Source code for macrosynergy.learning.forecasting.torch.models.mlps

import torch
import torch.nn as nn

from sklearn.base import BaseEstimator

from macrosynergy.learning.forecasting.torch.modules import LongShortModule

import numbers

[docs]class MultiLayerPerceptron(nn.Module, BaseEstimator):
    r"""
    Multi-layer perceptron models in PyTorch.

    Parameters
    ----------
    n_inputs : int
        Number of input features. Must be at least 1.
    n_latent : Union[int, list[int]]
        Number of latent features in a single hidden layer or list specifying the size of
        each hidden layer.
    n_outputs : int
        Number of output variables. Must be at least 1.
    encoder_activation : str, optional
        Activation function for the encoder layers.
        Default is "tanh". Other options include "relu" and "sigmoid".
    head_activation : str, optional
        Activation function for the head layers.
        Default is "identity" for no activation. Other options include "tanh", "relu"
        and "sigmoid".
    fit_encoder_intercept : bool, optional
        Whether to fit intercepts in the encoder layers. Default is False.
    fit_head_intercept : bool, optional
        Whether to fit intercepts in the output head. Default is True.
    dropout_p: float, optional
        Dropout probability for regularization. Default is 0 (no dropout).
        Must be between 0 and 0.5. 
    long_only : bool, optional
        Whether to enforce a long-only or long-short constraint on the outputs. Default is
        None for no constraint. If True, outputs from the `head_activation` layer will be
        passed through a softmax function to ensure they are non-negative and sum to 1. 
        If False, outputs from the `head_activation` layer will be passed through a custom
        layer that ensures the absolute values of the outputs sum to 1.
    dollar_neutral : bool, optional
        If `long_only` is False, outputs from the `head_activation` layer will be
        demeaned before being passed through the custom normalization layer to ensure that
        both the sum of outputs equals zero and the sum of absolute values equals one.
        Default is False.
    normalization : bool, optional
        Whether to add layer normalization after each linear layer in the encoder.
        Default is False.

    Notes
    -----
    A multi-layer perceptron is a feed-forward neural network that learns a (hopefully)
    optimal representation of the feature set for a prediction task, or for a collection
    of tasks. The intitial set is transformed into a new, "learnt", collection of features.
    This is the "first hidden layer" of the network. Each learnt feature is the composition
    of the linear combination of initial features and a non-linear activation function. 
    The choice of activation is currently "relu" (:math:`f(x) = \max(0, x)`), "tanh" 
    (:math:`f(x) = \frac{e^x - e^{-x}}{e^x + e^{-x}}`), or "sigmoid"
    (:math:`f(x) = \frac{1}{1 + e^{-x}}`). This new feature set can be further transformed
    in the same manner by creating a second hidden layer, and so on. 

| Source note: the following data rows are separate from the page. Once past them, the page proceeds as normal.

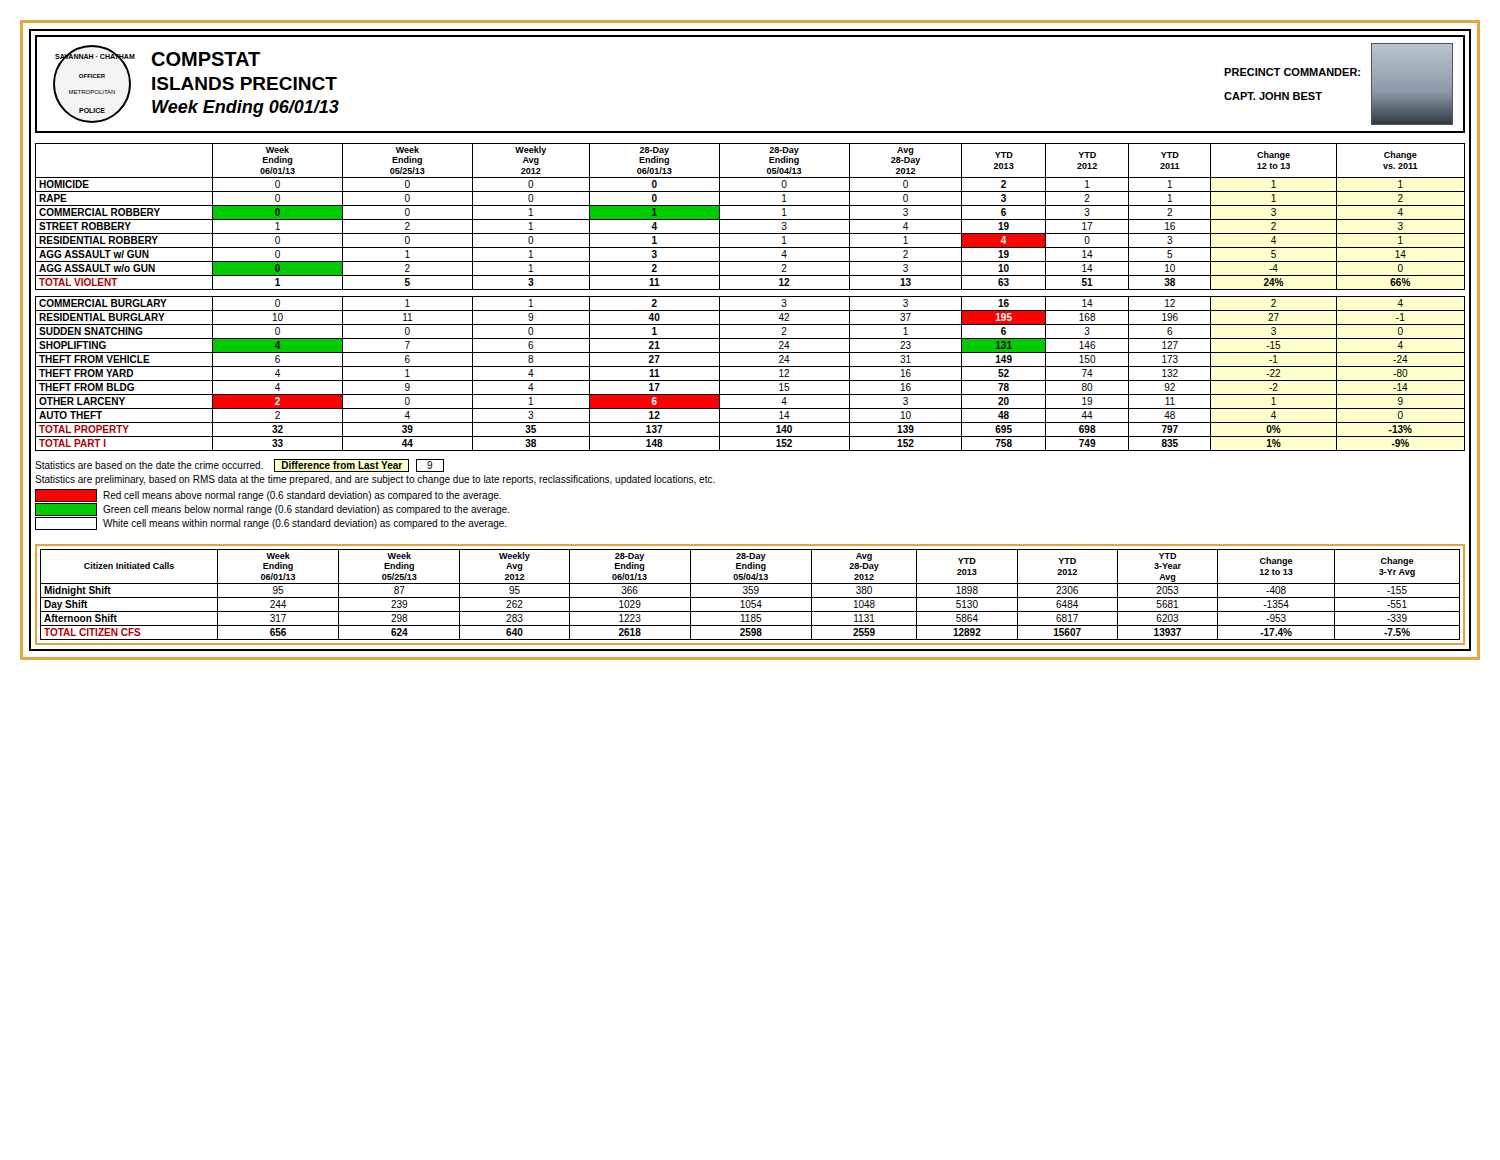SAVANNAH · CHATHAM OFFICER METROPOLITAN POLICE
COMPSTAT
ISLANDS PRECINCT
Week Ending 06/01/13
PRECINCT COMMANDER:
CAPT. JOHN BEST
| | Week Ending 06/01/13 | Week Ending 05/25/13 | Weekly Avg 2012 | 28-Day Ending 06/01/13 | 28-Day Ending 05/04/13 | Avg 28-Day 2012 | YTD 2013 | YTD 2012 | YTD 2011 | Change 12 to 13 | Change vs. 2011 |
| --- | --- | --- | --- | --- | --- | --- | --- | --- | --- | --- | --- |
| HOMICIDE | 0 | 0 | 0 | 0 | 0 | 0 | 2 | 1 | 1 | 1 | 1 |
| RAPE | 0 | 0 | 0 | 0 | 1 | 0 | 3 | 2 | 1 | 1 | 2 |
| COMMERCIAL ROBBERY | 0 | 0 | 1 | 1 | 1 | 3 | 6 | 3 | 2 | 3 | 4 |
| STREET ROBBERY | 1 | 2 | 1 | 4 | 3 | 4 | 19 | 17 | 16 | 2 | 3 |
| RESIDENTIAL ROBBERY | 0 | 0 | 0 | 1 | 1 | 1 | 4 | 0 | 3 | 4 | 1 |
| AGG ASSAULT w/ GUN | 0 | 1 | 1 | 3 | 4 | 2 | 19 | 14 | 5 | 5 | 14 |
| AGG ASSAULT w/o GUN | 0 | 2 | 1 | 2 | 2 | 3 | 10 | 14 | 10 | -4 | 0 |
| TOTAL VIOLENT | 1 | 5 | 3 | 11 | 12 | 13 | 63 | 51 | 38 | 24% | 66% |
| COMMERCIAL BURGLARY | 0 | 1 | 1 | 2 | 3 | 3 | 16 | 14 | 12 | 2 | 4 |
| RESIDENTIAL BURGLARY | 10 | 11 | 9 | 40 | 42 | 37 | 195 | 168 | 196 | 27 | -1 |
| SUDDEN SNATCHING | 0 | 0 | 0 | 1 | 2 | 1 | 6 | 3 | 6 | 3 | 0 |
| SHOPLIFTING | 4 | 7 | 6 | 21 | 24 | 23 | 131 | 146 | 127 | -15 | 4 |
| THEFT FROM VEHICLE | 6 | 6 | 8 | 27 | 24 | 31 | 149 | 150 | 173 | -1 | -24 |
| THEFT FROM YARD | 4 | 1 | 4 | 11 | 12 | 16 | 52 | 74 | 132 | -22 | -80 |
| THEFT FROM BLDG | 4 | 9 | 4 | 17 | 15 | 16 | 78 | 80 | 92 | -2 | -14 |
| OTHER LARCENY | 2 | 0 | 1 | 6 | 4 | 3 | 20 | 19 | 11 | 1 | 9 |
| AUTO THEFT | 2 | 4 | 3 | 12 | 14 | 10 | 48 | 44 | 48 | 4 | 0 |
| TOTAL PROPERTY | 32 | 39 | 35 | 137 | 140 | 139 | 695 | 698 | 797 | 0% | -13% |
| TOTAL PART I | 33 | 44 | 38 | 148 | 152 | 152 | 758 | 749 | 835 | 1% | -9% |
Statistics are based on the date the crime occurred. Difference from Last Year 9
Statistics are preliminary, based on RMS data at the time prepared, and are subject to change due to late reports, reclassifications, updated locations, etc.
Red cell means above normal range (0.6 standard deviation) as compared to the average.
Green cell means below normal range (0.6 standard deviation) as compared to the average.
White cell means within normal range (0.6 standard deviation) as compared to the average.
| Citizen Initiated Calls | Week Ending 06/01/13 | Week Ending 05/25/13 | Weekly Avg 2012 | 28-Day Ending 06/01/13 | 28-Day Ending 05/04/13 | Avg 28-Day 2012 | YTD 2013 | YTD 2012 | YTD 3-Year Avg | Change 12 to 13 | Change 3-Yr Avg |
| --- | --- | --- | --- | --- | --- | --- | --- | --- | --- | --- | --- |
| Midnight Shift | 95 | 87 | 95 | 366 | 359 | 380 | 1898 | 2306 | 2053 | -408 | -155 |
| Day Shift | 244 | 239 | 262 | 1029 | 1054 | 1048 | 5130 | 6484 | 5681 | -1354 | -551 |
| Afternoon Shift | 317 | 298 | 283 | 1223 | 1185 | 1131 | 5864 | 6817 | 6203 | -953 | -339 |
| TOTAL CITIZEN CFS | 656 | 624 | 640 | 2618 | 2598 | 2559 | 12892 | 15607 | 13937 | -17.4% | -7.5% |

    The part of the network that describes how the initial features are transformed into 
    the final features (before mapping to the outputs) is called the "encoder". The
    component that maps the final learnt features to the outputs is called the "projection head".
    When multiple outputs are being modelled, this is usually referred to as having a 
    "multi-head" architecture.

    Optionally, the outputs can be normalized to sum to one or so that the absolute values
    sum to one, or even with the latter constraint plus the additional constraint that
    the sum of outputs equals zero. This is useful for portfolio allocation tasks. 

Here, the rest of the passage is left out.